*Task brief*.
Can you turn every line of the rows below into a Markdown table with the columns No. and Line, numbering each line in order and leaving out blank lines?

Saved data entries
"""
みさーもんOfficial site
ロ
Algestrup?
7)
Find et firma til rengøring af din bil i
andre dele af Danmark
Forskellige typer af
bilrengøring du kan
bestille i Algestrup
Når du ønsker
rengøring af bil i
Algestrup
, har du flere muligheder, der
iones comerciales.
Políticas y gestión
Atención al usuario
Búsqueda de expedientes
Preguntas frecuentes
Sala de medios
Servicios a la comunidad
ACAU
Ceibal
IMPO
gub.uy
"""
*Finished task*.
| No. | Line |
|---|---|
| 1 | みさーもんOfficial site |
| 2 | ロ |
| 3 | Algestrup? |
| 4 | 7) |
| 5 | Find et firma til rengøring af din bil i |
| 6 | andre dele af Danmark |
| 7 | Forskellige typer af |
| 8 | bilrengøring du kan |
| 9 | bestille i Algestrup |
| 10 | Når du ønsker |
| 11 | rengøring af bil i |
| 12 | Algestrup |
| 13 | , har du flere muligheder, der |
| 14 | iones comerciales. |
| 15 | Políticas y gestión |
| 16 | Atención al usuario |
| 17 | Búsqueda de expedientes |
| 18 | Preguntas frecuentes |
| 19 | Sala de medios |
| 20 | Servicios a la comunidad |
| 21 | ACAU |
| 22 | Ceibal |
| 23 | IMPO |
| 24 | gub.uy |